Sex toys research:
“Microplastic spreads poison in bedrooms!”
Vita gazette – A recent study analysed the presence of microplastics in sex toys. According to alarming results, sex toys release mini nano and microplastic particles that are harmful to the human body.
Microplastics also found a way into bedrooms. Experts from Duke University and Appalachian State University recently investigated the role of sex toys in microplastic exposure. They found that some of them can potentially expose users to concerning amounts of chemicals.
For the research, which was published in Microplastics and Nanoplastics, experts conducted a physical and chemical analysis of four familiar sex toys: a dual vibrator (deluxe rotating wall bangers rabbit vibrator), anal beads (Cal exotics X-10 Beads Blue), an anal toy (stubby nubby G-vibe pink) and an external vibrator (Luna rechargeable personal massager), which claims to be made from “medical grade silicone.” Once broken down, researchers found that phthalates — chemicals used to make plastics more durable and are known endocrine disruptors — were present in all tested sex toys at levels “exceeding hazard warnings.”
“A majority of American adults report having used sex toys, which, by design, interact with intimate and permeable body parts yet have not been subject to sufficient risk assessment or management,” the researchers wrote, adding that the presence of phthalates in the products they analysed exceeds the exposure limit for the same chemicals in the U.S. Consumer Product Safety Commission (CPSC) regulations for children’s toys.

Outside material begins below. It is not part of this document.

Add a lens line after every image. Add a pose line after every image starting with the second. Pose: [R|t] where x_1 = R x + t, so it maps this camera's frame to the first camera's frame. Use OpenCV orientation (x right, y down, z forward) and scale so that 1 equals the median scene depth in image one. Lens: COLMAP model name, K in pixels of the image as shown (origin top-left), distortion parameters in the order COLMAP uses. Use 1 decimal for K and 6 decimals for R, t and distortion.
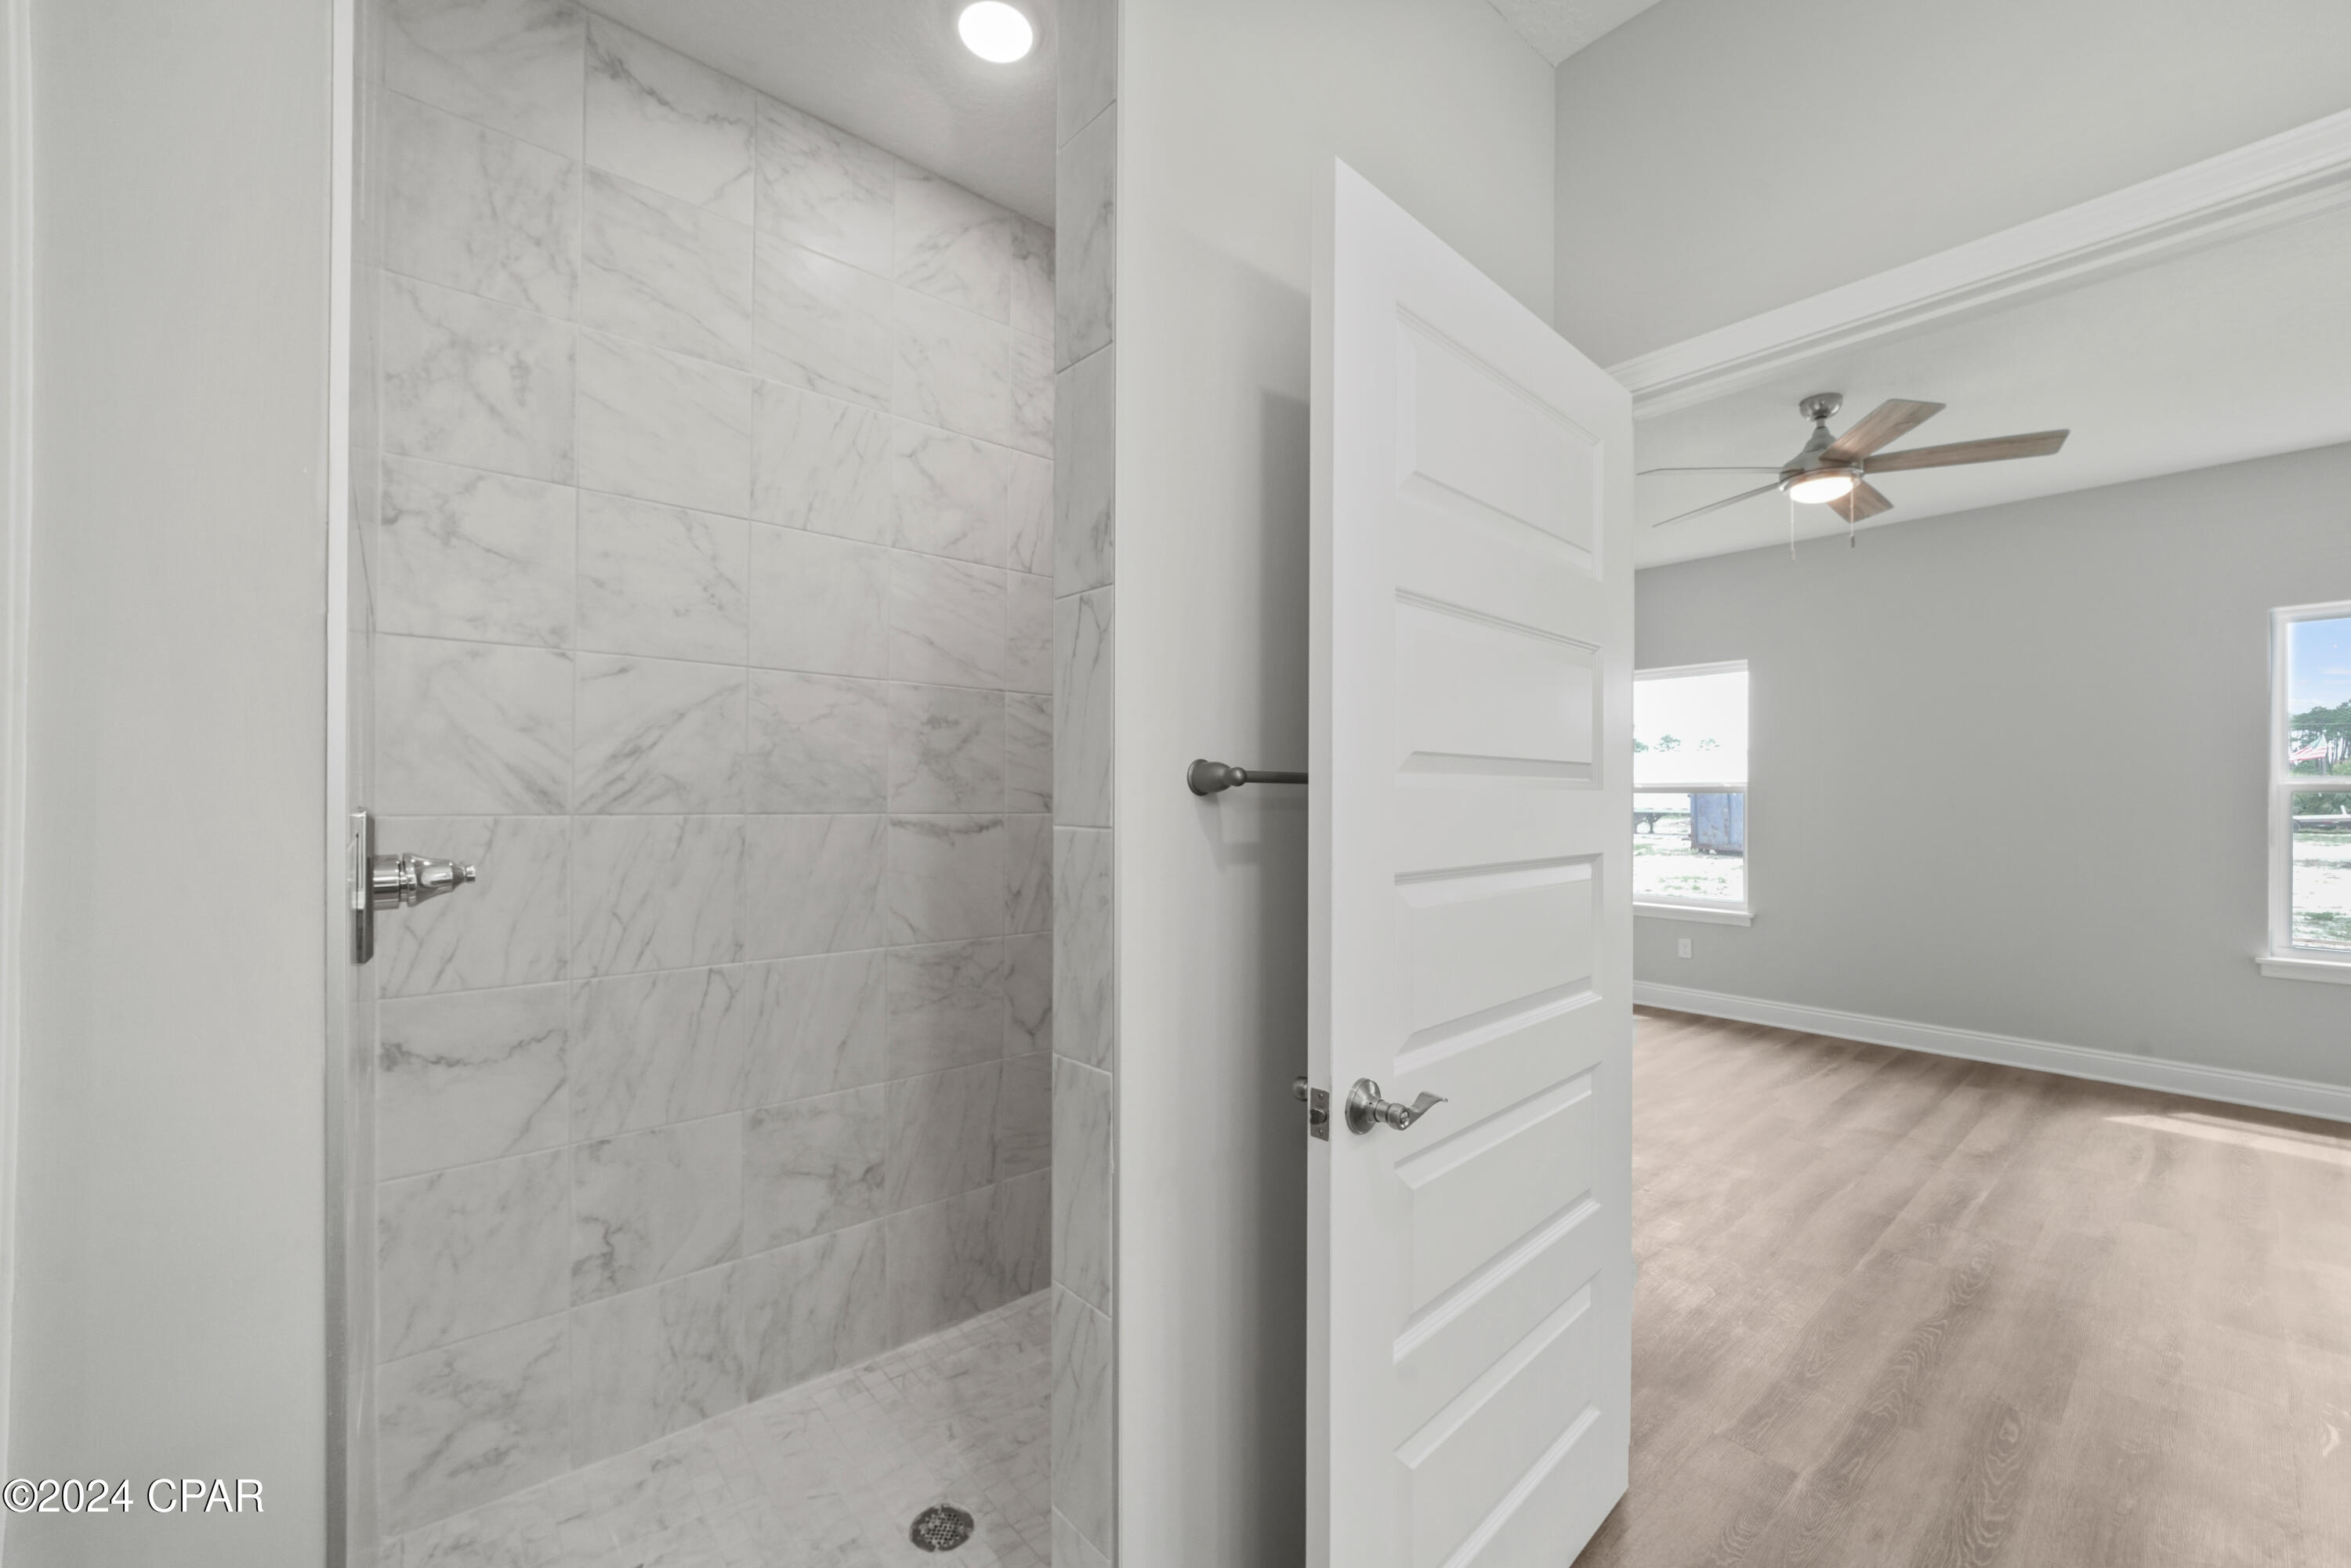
lens RADIAL K [[948.8, 0, 1138.7], [0, 948.8, 782.1], [0, 0, 1]] dist [-0.007651, 0.002674]
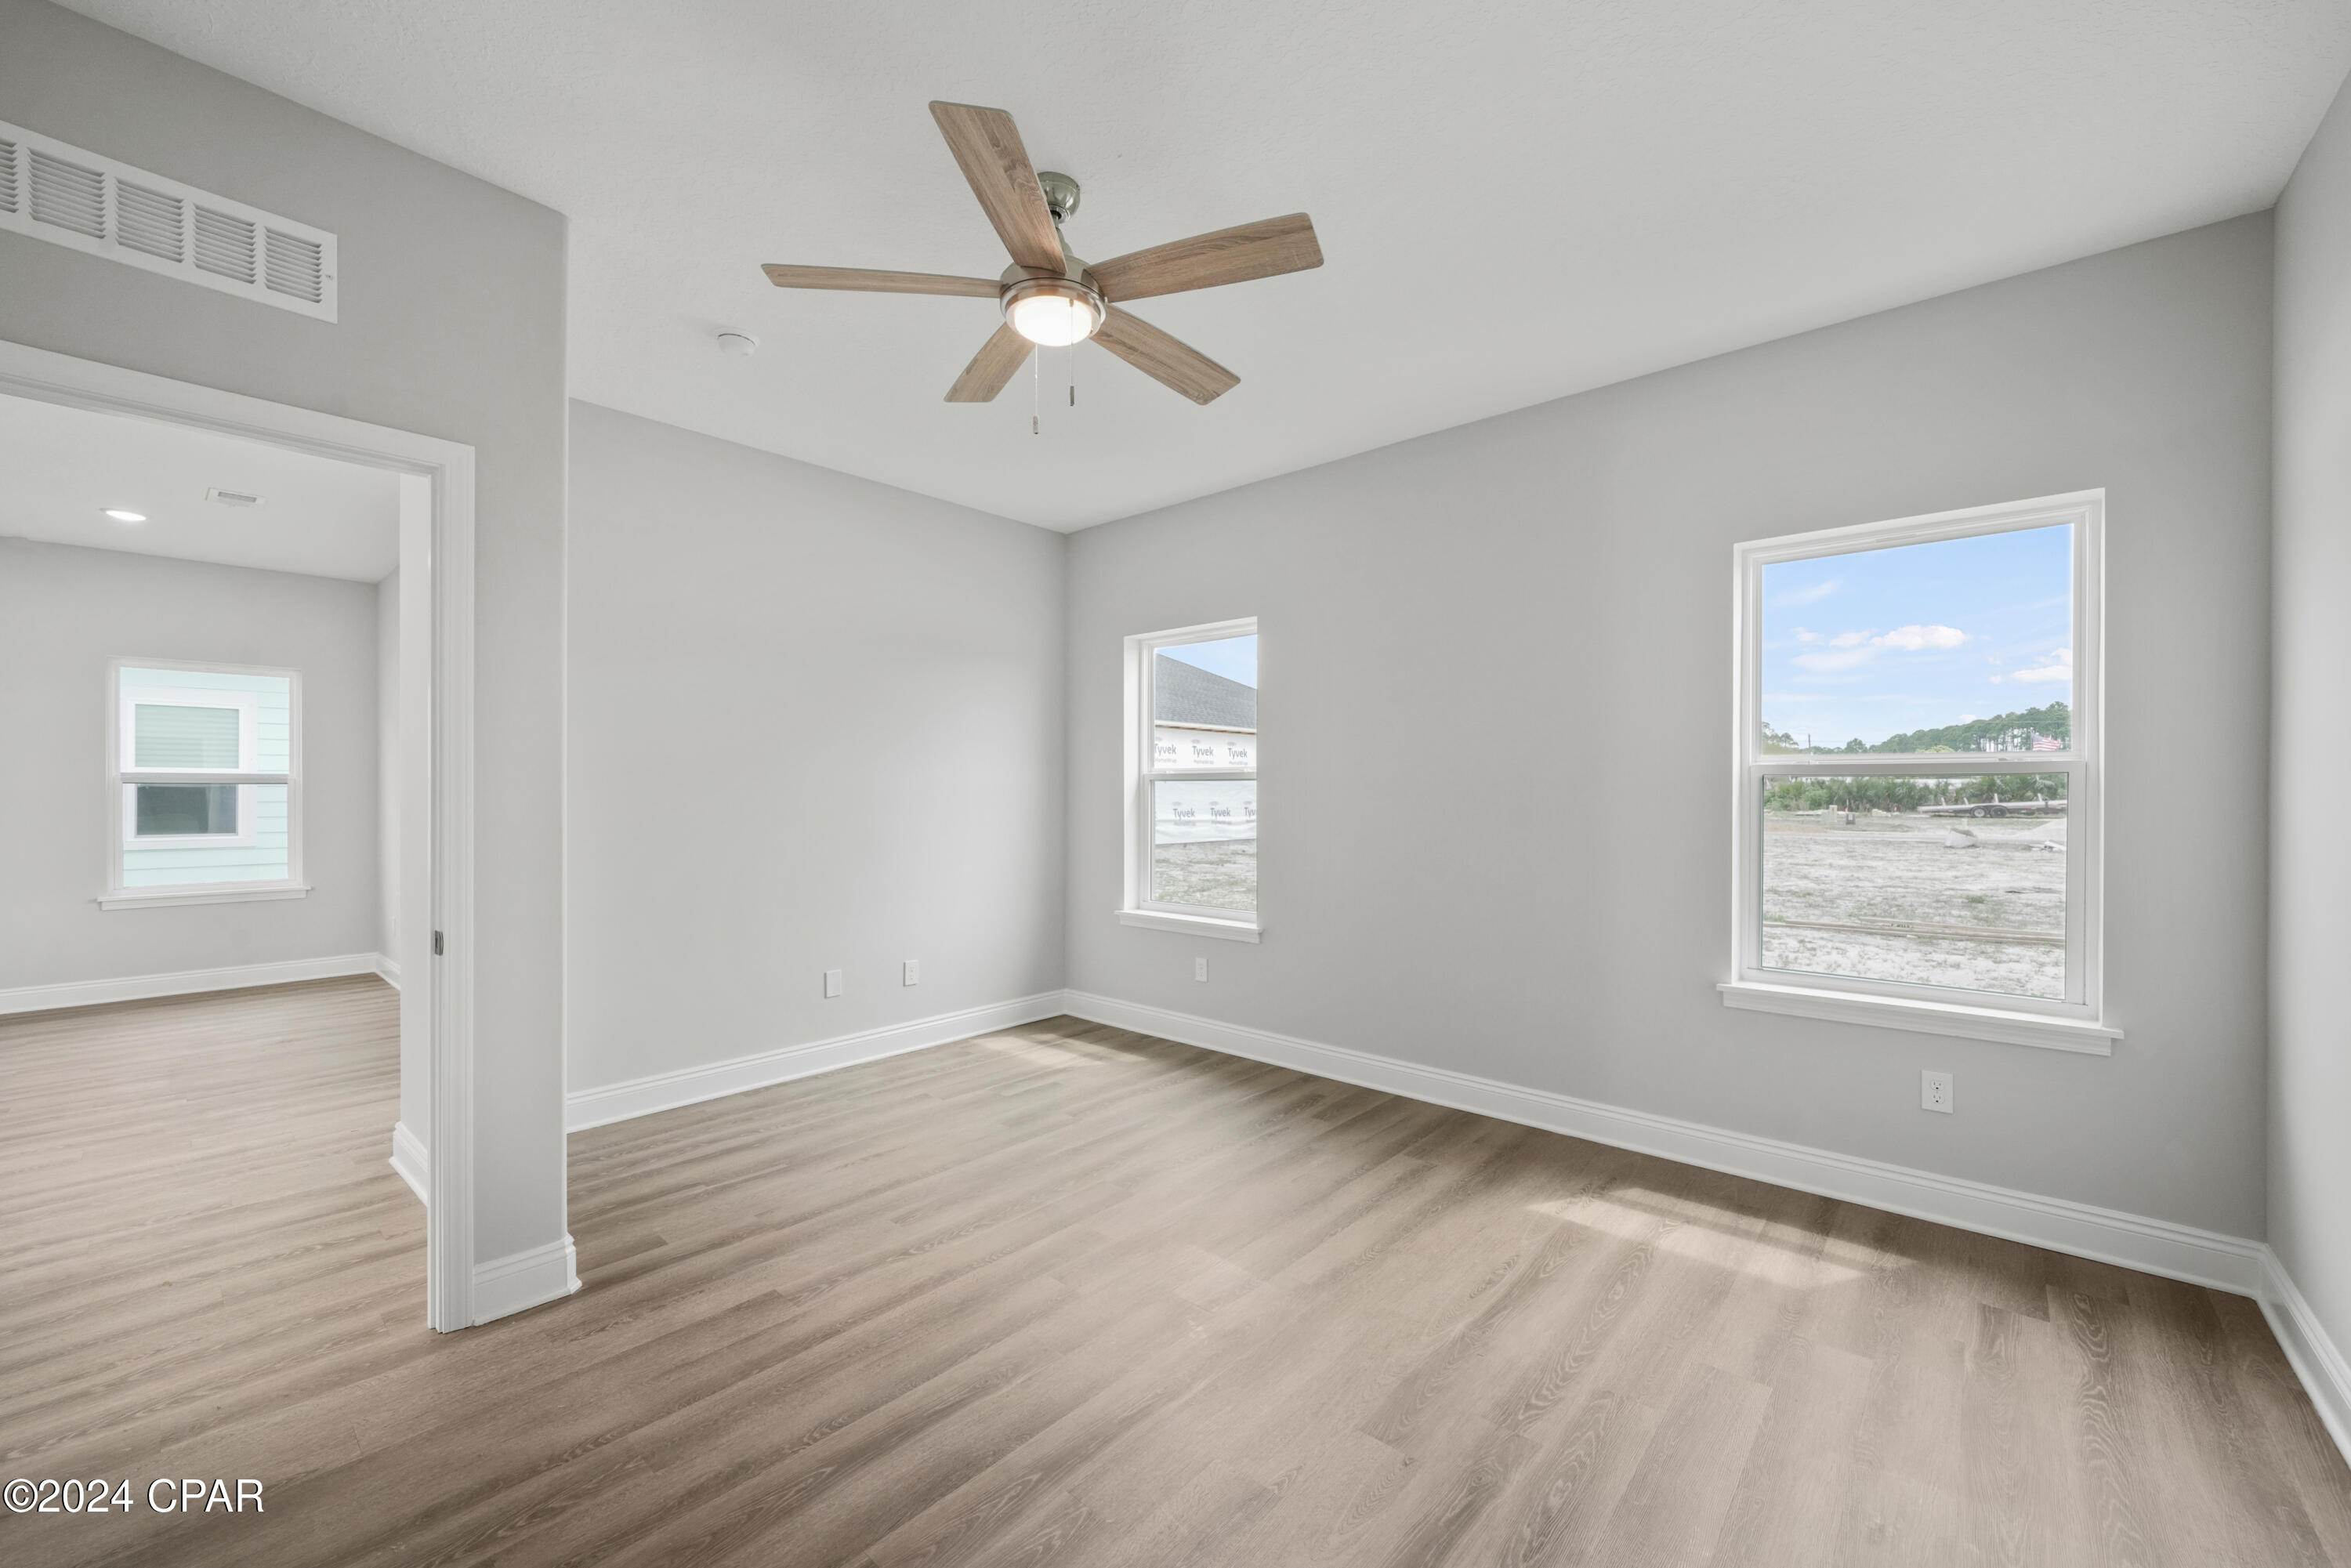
lens RADIAL K [[948.8, 0, 1161.7], [0, 948.8, 778.7], [0, 0, 1]] dist [-0.007651, 0.002674]
pose [[0.989443, 0.000277, 0.144924, 0.597677], [-0.001253, 0.999977, 0.006642, 0.008166], [-0.144919, -0.006754, 0.989421, 0.275850]]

Talk of problematic microplastics is prevalent, and for good reason — research has linked chronic exposures to chemicals from microplastics with health issues related to the endocrine and reproductive systems.
Although microplastics are tiny, measuring less than 5 millimetres, they are everywhere and nearly impossible to avoid. Some studies have suggested that humans consume as many as 100,000 microplastic particles per year from food. Still, they can be found in other everyday items, like beauty, cleaning products, and the ocean.
All sex toys analysed for the study released microplastics when broken down. However, anal toys were found to remove the most and external vibrators made from medical-grade silicone the least.
Phthalates, or phthalate esters, are phthalic acid esters often added to plastics to increase flexibility. They are used to convert polyvinylchloride, which is a hard plastic, into flexible plastic. When added to plastics, they allow long polyvinyl molecules to slide over each other. These are used, for example, in cables, films, floor coverings, hoses, wallpapers, and sports and leisure goods.
The sale of microplastics is slowly being banned in the EU. While glitter, among other things, has already been completely banned, other products will follow in the next few years. The ban will also apply to products to which microplastics have been added if they are released during use.
It is not yet clear whether a future sales ban will be imposed on sex toys that have been found to increase microplastic wear.